Suave conman who swindled blind widow out of home is tracked down
Scotland Yard seeking extradition from Germany of fraudster Mogens Hauschildt
When charming conman and bon vivant Mogens Hauschildt fled Britain for the Côte d’Azur, ahead of his trial for swindling a blind widow out of her home and fortune, he wrote to his lawyer saying: “I simply can’t bear to be locked up.”
Three years later, after a manhunt around Europe, that is the fate now awaiting him.
The Danish financial adviser, who was convicted in his absence in 2009 of a catalogue of deception and theft charges that left his 90-year-old victim facing destitution, has been finally tracked down. He had given up his luxurious existence on the French Riviera – immortalised by Somerset Maugham as a “sunny place for shady people” – and was hiding out in Germany.
The arrest of the 71-year-old fraudster near the picturesque town of Goslar, near Hamburg, will come as a relief to officers at Scotland Yard, who saw Hauschildt freed from their custody on the orders of a High Court judge prior to his conviction and thereafter had to chase him across Europe as he repeatedly failed to turn up for interviews and court hearings.
The serving of a European Arrest Warrant on the septuagenarian con artist, who claims to have known celebrities including John Lennon and now faces a lengthy prison term in Britain, draws a line under a string of offences which saw him target wealthy elderly victims, including Pamela Schutzmann, the widow of a London jeweller.
Mrs Schutzmann, who had jewellery and belongings worth £400,000 taken by Hauschildt as well as being duped into surrendering her £800,000 north London home, and is registered blind, today told The Independent she was relieved that the conman is behind bars. She was handed back custody of her house shortly before Christmas but has yet to see the money or valuables.

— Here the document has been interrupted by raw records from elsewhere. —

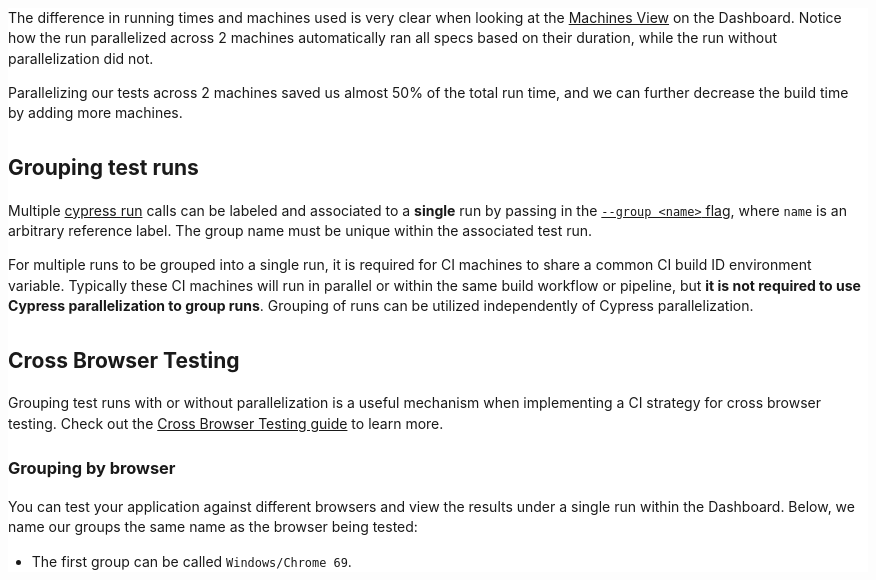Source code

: The difference in running times and machines used is very clear when looking at
the [Machines View](#Machines-View) on the Dashboard. Notice how the run
parallelized across 2 machines automatically ran all specs based on their
duration, while the run without parallelization did not.

<DocsImage
src="/img/guides/parallelization/1-vs-2-machines.png"
alt="Without parallelization vs parallelizing across 2 machines"
/>

Parallelizing our tests across 2 machines saved us almost 50% of the total run
time, and we can further decrease the build time by adding more machines.

## Grouping test runs

Multiple [cypress run](/guides/guides/command-line#cypress-run) calls can be
labeled and associated to a **single** run by passing in the
[`--group <name>` flag](/guides/guides/command-line#cypress-run-group-lt-name-gt),
where `name` is an arbitrary reference label. The group name must be unique
within the associated test run.

<Alert type="info">

For multiple runs to be grouped into a single run, it is required for CI
machines to share a common CI build ID environment variable. Typically these CI
machines will run in parallel or within the same build workflow or pipeline, but
**it is not required to use Cypress parallelization to group runs**. Grouping of
runs can be utilized independently of Cypress parallelization.

</Alert>

<DocsImage
src="/img/guides/parallelization/machines-view-grouping-expanded.png"
alt="Machines view grouping expanded"
/>

<Alert type="info">

## Cross Browser Testing

Grouping test runs with or without parallelization is a useful mechanism when
implementing a CI strategy for cross browser testing. Check out the
[Cross Browser Testing guide](/guides/guides/cross-browser-testing) to learn
more.

</Alert>

### Grouping by browser

You can test your application against different browsers and view the results
under a single run within the Dashboard. Below, we name our groups the same name
as the browser being tested:

- The first group can be called `Windows/Chrome 69`.
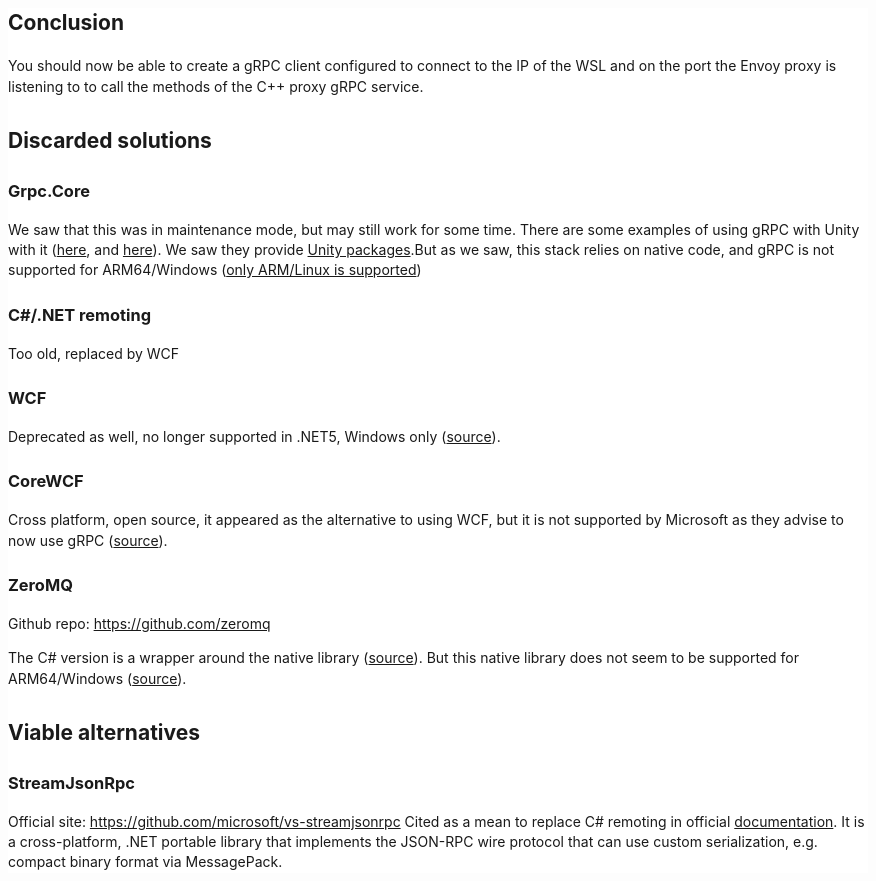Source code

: ## Conclusion

You should now be able to create a gRPC client configured to connect to the IP of the WSL and on the port the Envoy proxy is listening to to call the methods of the C++ proxy gRPC service.


## Discarded solutions

### Grpc.Core

We saw that this was in maintenance mode, but may still work for some time. There are some examples of using gRPC with Unity with it ([here](https://intl.cloud.tencent.com/document/product/1055/39057), and [here](https://shadabambat1.medium.com/basic-client-server-communication-using-unity-grpc-f4a3c2cf819c)). We saw they provide [Unity packages](https://packages.grpc.io/archive/2019/11/6950e15882f28e43685e948a7e5227bfcef398cd-6d642d6c-a6fc-4897-a612-62b0a3c9026b/index.xml).But as we saw, this stack relies on native code, and gRPC is not supported for ARM64/Windows ([only ARM/Linux is supported](https://grpc.io/blog/grpc-on-arm64/))

### C#/.NET remoting

Too old, replaced by WCF

### WCF
Deprecated as well, no longer supported in .NET5, Windows only ([source](https://docs.microsoft.com/en-us/dotnet/core/porting/net-framework-tech-unavailable#workflow-foundation-and-wcf)).

### CoreWCF
Cross platform, open source, it appeared as the alternative to using WCF, but it is not supported by Microsoft as they advise to now use gRPC ([source](https://docs.microsoft.com/en-us/dotnet/core/dotnet-five#windows-communication-foundation)).

### ZeroMQ

Github repo: https://github.com/zeromq

The C# version is a wrapper around the native library ([source](https://github.com/zeromq/clrzmq4)).
But this native library does not seem to be supported for ARM64/Windows ([source](https://github.com/zeromq/libzmq#unsupported-platforms)).


## Viable alternatives

### StreamJsonRpc

Official site: https://github.com/microsoft/vs-streamjsonrpc
Cited as a mean to replace C# remoting in official [documentation](https://docs.microsoft.com/en-us/dotnet/core/porting/net-framework-tech-unavailable#remoting).
It is a cross-platform, .NET portable library that implements the JSON-RPC wire protocol that can use custom serialization, e.g. compact binary format via MessagePack.
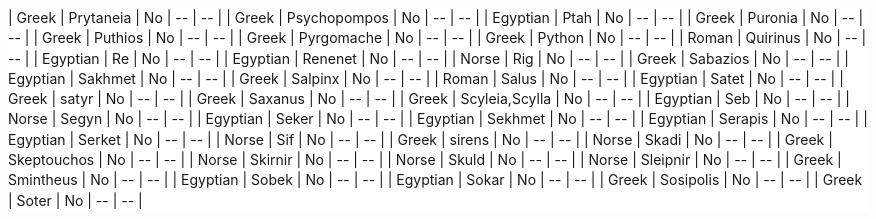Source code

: | Greek    | Prytaneia                | No                   | --                      | --                                    |
| Greek    | Psychopompos             | No                   | --                      | --                                    |
| Egyptian | Ptah                     | No                   | --                      | --                                    |
| Greek    | Puronia                  | No                   | --                      | --                                    |
| Greek    | Puthios                  | No                   | --                      | --                                    |
| Greek    | Pyrgomache               | No                   | --                      | --                                    |
| Greek    | Python                   | No                   | --                      | --                                    |
| Roman    | Quirinus                 | No                   | --                      | --                                    |
| Egyptian | Re                       | No                   | --                      | --                                    |
| Egyptian | Renenet                  | No                   | --                      | --                                    |
| Norse    | Rig                      | No                   | --                      | --                                    |
| Greek    | Sabazios                 | No                   | --                      | --                                    |
| Egyptian | Sakhmet                  | No                   | --                      | --                                    |
| Greek    | Salpinx                  | No                   | --                      | --                                    |
| Roman    | Salus                    | No                   | --                      | --                                    |
| Egyptian | Satet                    | No                   | --                      | --                                    |
| Greek    | satyr                    | No                   | --                      | --                                    |
| Greek    | Saxanus                  | No                   | --                      | --                                    |
| Greek    | Scyleia,Scylla           | No                   | --                      | --                                    |
| Egyptian | Seb                      | No                   | --                      | --                                    |
| Norse    | Segyn                    | No                   | --                      | --                                    |
| Egyptian | Seker                    | No                   | --                      | --                                    |
| Egyptian | Sekhmet                  | No                   | --                      | --                                    |
| Egyptian | Serapis                  | No                   | --                      | --                                    |
| Egyptian | Serket                   | No                   | --                      | --                                    |
| Norse    | Sif                      | No                   | --                      | --                                    |
| Greek    | sirens                   | No                   | --                      | --                                    |
| Norse    | Skadi                    | No                   | --                      | --                                    |
| Greek    | Skeptouchos              | No                   | --                      | --                                    |
| Norse    | Skirnir                  | No                   | --                      | --                                    |
| Norse    | Skuld                    | No                   | --                      | --                                    |
| Norse    | Sleipnir                 | No                   | --                      | --                                    |
| Greek    | Smintheus                | No                   | --                      | --                                    |
| Egyptian | Sobek                    | No                   | --                      | --                                    |
| Egyptian | Sokar                    | No                   | --                      | --                                    |
| Greek    | Sosipolis                | No                   | --                      | --                                    |
| Greek    | Soter                    | No                   | --                      | --                                    |
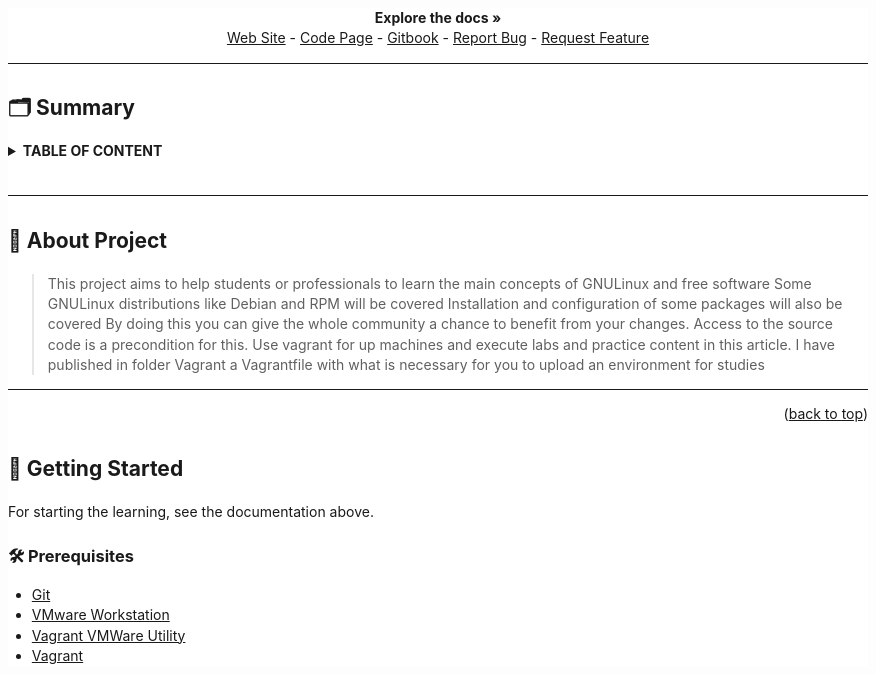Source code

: <p align="center">
<strong>Explore the docs »</strong></a>
    <br />
    <a href="https://marcossilvestrini.github.io/learning-lpic-3-305-300/">Web Site</a>
    -
    <a href="https://github.com/marcossilvestrini/learning-lpic-3-305-300">Code Page</a>
    -
    <a href="https://skynet-8.gitbook.io/learning-lpic-3-305-300">Gitbook</a>
    -
    <a href="https://github.com/marcossilvestrini/learning-lpic-3-305-300/issues">Report Bug</a>
    -
    <a href="https://github.com/marcossilvestrini/learning-lpic-3-305-300/issues">Request Feature</a>
</p>

---

## 🗂️ Summary

<details><summary><b>TABLE OF CONTENT</b></summary></details><br>

---

<a name="about-the-project"></a>

## 📖 About Project

> This project aims to help students or professionals to learn the main concepts of GNULinux
> and free software
> Some GNULinux distributions like Debian and RPM will be covered
> Installation and configuration of some packages will also be covered
> By doing this you can give the whole community a chance to benefit from your changes.
> Access to the source code is a precondition for this.
> Use vagrant for up machines and execute labs and practice content in this article.
> I have published in folder Vagrant a Vagrantfile with what is necessary
> for you to upload an environment for studies

---

<p align="right">(<a href="#readme-top">back to top</a>)</p>

<a name="getting-started"></a>

## 🚀 Getting Started

For starting the learning, see the documentation above.

<a name="prerequisites"></a>

### 🛠️ Prerequisites

* [Git](https://git-scm.com/book/en/v2/Getting-Started-Installing-Git)
* [VMware Workstation](https://blogs.vmware.com/workstation/2024/05/vmware-workstation-pro-now-available-free-for-personal-use.html)
* [Vagrant VMWare Utility](https://developer.hashicorp.com/vagrant/install/vmware)
* [Vagrant](https://developer.hashicorp.com/vagrant/install)
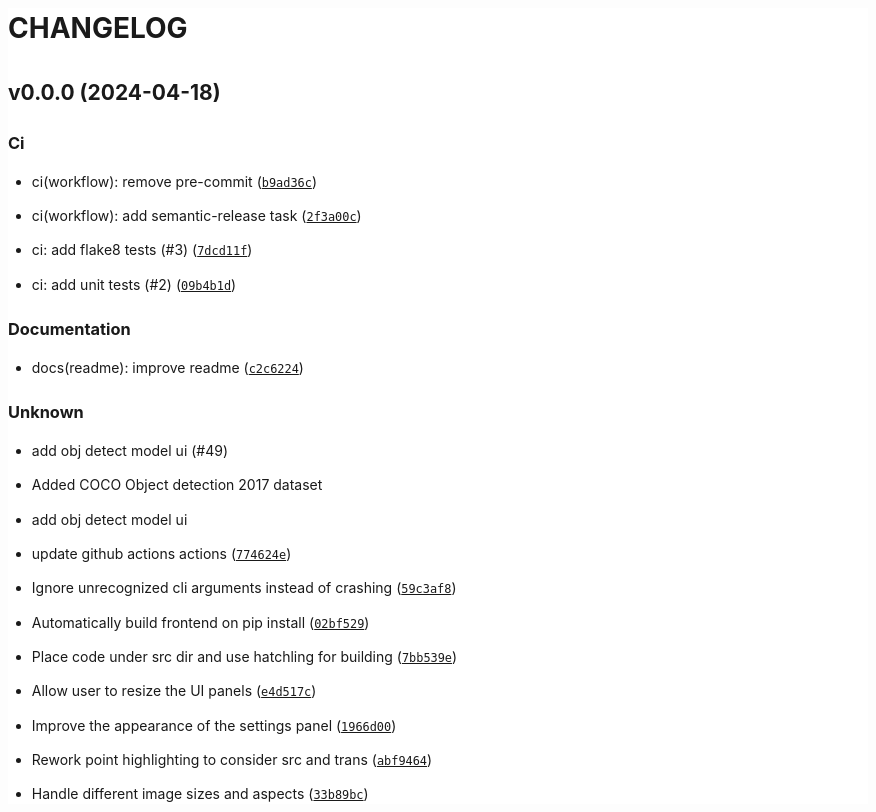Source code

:# CHANGELOG



## v0.0.0 (2024-04-18)

### Ci

* ci(workflow): remove pre-commit ([`b9ad36c`](https://github.com/Kitware/nrtk-explorer/commit/b9ad36cfc20090f93bf258b7698060cb4759d962))

* ci(workflow): add semantic-release task ([`2f3a00c`](https://github.com/Kitware/nrtk-explorer/commit/2f3a00ce7cbc3364b26e90c8ace1174b0284ff48))

* ci: add flake8 tests (#3) ([`7dcd11f`](https://github.com/Kitware/nrtk-explorer/commit/7dcd11fb367d7112d53510cc9a422ce258255095))

* ci: add unit tests (#2) ([`09b4b1d`](https://github.com/Kitware/nrtk-explorer/commit/09b4b1dbc7fcaf03aaa1bad6b7ce0030feee6389))

### Documentation

* docs(readme): improve readme ([`c2c6224`](https://github.com/Kitware/nrtk-explorer/commit/c2c622411c7b432e6c4327b9531843c419f35a5e))

### Unknown

* add obj detect model ui (#49)

* Added COCO Object detection 2017 dataset

* add obj detect model ui

* update github actions actions ([`774624e`](https://github.com/Kitware/nrtk-explorer/commit/774624ea9eb8046c27cea6e11854dd1539c1075a))

* Ignore unrecognized cli arguments instead of crashing ([`59c3af8`](https://github.com/Kitware/nrtk-explorer/commit/59c3af8baca67751c62bf5cc168474521a603d4c))

* Automatically build frontend on pip install ([`02bf529`](https://github.com/Kitware/nrtk-explorer/commit/02bf5296269280cff1be05001d2b3ab9f7da4cd8))

* Place code under src dir and use hatchling for building ([`7bb539e`](https://github.com/Kitware/nrtk-explorer/commit/7bb539e5635ba52913a76a26bdb2704c7c04b643))

* Allow user to resize the UI panels ([`e4d517c`](https://github.com/Kitware/nrtk-explorer/commit/e4d517ce7f481ea20903639af0482ee67dc057b1))

* Improve the appearance of the settings panel ([`1966d00`](https://github.com/Kitware/nrtk-explorer/commit/1966d0085b80c10359f2604ac461a2f1b584aa46))

* Rework point highlighting to consider src and trans ([`abf9464`](https://github.com/Kitware/nrtk-explorer/commit/abf94642079c8572ec3585e537deb8bb370724ff))

* Handle different image sizes and aspects ([`33b89bc`](https://github.com/Kitware/nrtk-explorer/commit/33b89bc94f7d041ad100d3076ce75ecfa2605b04))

“I am pleased that they have finally caught up with him,” she said. “It has been a long, long wait. This man wormed his way into my life and gained my trust, only to then steal, literally from under my nose. I cannot see well and he helped himself to jewellery in my own home.
“I am 90 years old and I did not expect to spend my final days trying to secure my own home, my own belongings and worrying that he would one day turn up again. He even managed to change the locks to my own house.”
Hauschildt, who was jailed for five years in his native Denmark in the 1980s for a commercial fraud, had inveigled his way into Mrs Schutzmann’s confidence after he started a relationship with her former au pair, Romana Labunski, who died in 2008. Hauschildt claimed that Mrs Schutzmann was the victim of a burglary during a visit by her to his French villa in 2005 and listed nearly £60,000 worth of jewellery, including a £15,000 watch and a £10,000 Cartier-style necklace, in a report to local gendarmes.
During his trial at Wood Green Crown Court in London, jurors were told Hauschildt persuaded the widow to make him her financial adviser, remortgaging her home and then transferring it to his own Panamanian company.
Hauschildt, who set up a website professing his innocence of the charges, is nonetheless unlikely to see the inside of a British prison soon as he is contesting his extradition from Germany.